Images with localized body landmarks
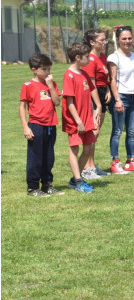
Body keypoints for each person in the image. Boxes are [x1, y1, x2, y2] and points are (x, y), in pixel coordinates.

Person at [20, 53, 63, 196]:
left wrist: (50, 86)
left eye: (49, 69)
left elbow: (57, 102)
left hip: (51, 125)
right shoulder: (28, 85)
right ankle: (32, 187)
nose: (47, 72)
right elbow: (22, 107)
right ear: (34, 69)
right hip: (36, 125)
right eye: (44, 69)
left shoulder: (52, 83)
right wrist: (26, 127)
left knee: (49, 156)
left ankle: (47, 184)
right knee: (35, 156)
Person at [62, 42, 102, 193]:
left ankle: (75, 179)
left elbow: (91, 93)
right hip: (75, 120)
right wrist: (78, 121)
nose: (89, 60)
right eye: (87, 57)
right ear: (78, 58)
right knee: (74, 149)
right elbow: (70, 102)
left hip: (87, 118)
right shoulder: (69, 75)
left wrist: (95, 110)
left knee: (88, 148)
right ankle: (79, 181)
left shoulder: (83, 73)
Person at [107, 25, 134, 174]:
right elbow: (112, 80)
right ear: (118, 40)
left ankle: (130, 161)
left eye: (129, 38)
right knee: (117, 130)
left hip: (133, 97)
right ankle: (115, 162)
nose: (127, 41)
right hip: (121, 96)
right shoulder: (113, 57)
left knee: (132, 132)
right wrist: (117, 99)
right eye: (124, 38)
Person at [82, 29, 111, 179]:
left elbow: (104, 77)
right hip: (93, 96)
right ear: (92, 42)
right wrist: (97, 104)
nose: (105, 42)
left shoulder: (103, 56)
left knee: (97, 131)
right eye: (102, 40)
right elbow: (91, 83)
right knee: (93, 132)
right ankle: (87, 167)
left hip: (101, 93)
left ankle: (92, 165)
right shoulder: (90, 59)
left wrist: (107, 90)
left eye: (105, 40)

Task statement: Could you repeat exactly the lines from the first one of the records above through the line containing "right ankle: (87, 167)", leaving out any pictures?

Result of this task:
Body keypoints for each person in the image. Boxes are [x1, y1, x2, y2] and points are (x, y), in pixel coordinates.

Person at [20, 53, 63, 196]:
left wrist: (50, 86)
left eye: (49, 69)
left elbow: (57, 102)
left hip: (51, 125)
right shoulder: (28, 85)
right ankle: (32, 187)
nose: (47, 72)
right elbow: (22, 107)
right ear: (34, 69)
right hip: (36, 125)
right eye: (44, 69)
left shoulder: (52, 83)
right wrist: (26, 127)
left knee: (49, 156)
left ankle: (47, 184)
right knee: (35, 156)
Person at [62, 42, 102, 193]:
left ankle: (75, 179)
left elbow: (91, 93)
right hip: (75, 120)
right wrist: (78, 121)
nose: (89, 60)
right eye: (87, 57)
right ear: (78, 58)
right knee: (74, 149)
right elbow: (70, 102)
left hip: (87, 118)
right shoulder: (69, 75)
left wrist: (95, 110)
left knee: (88, 148)
right ankle: (79, 181)
left shoulder: (83, 73)
Person at [107, 25, 134, 174]:
right elbow: (112, 80)
right ear: (118, 40)
left ankle: (130, 161)
left eye: (129, 38)
right knee: (117, 130)
left hip: (133, 97)
right ankle: (115, 162)
nose: (127, 41)
right hip: (121, 96)
right shoulder: (113, 57)
left knee: (132, 132)
right wrist: (117, 99)
right eye: (124, 38)
Person at [82, 29, 111, 179]:
left elbow: (104, 77)
right hip: (93, 96)
right ear: (92, 42)
right wrist: (97, 104)
nose: (105, 42)
left shoulder: (103, 56)
left knee: (97, 131)
right eye: (102, 40)
right elbow: (91, 83)
right knee: (93, 132)
right ankle: (87, 167)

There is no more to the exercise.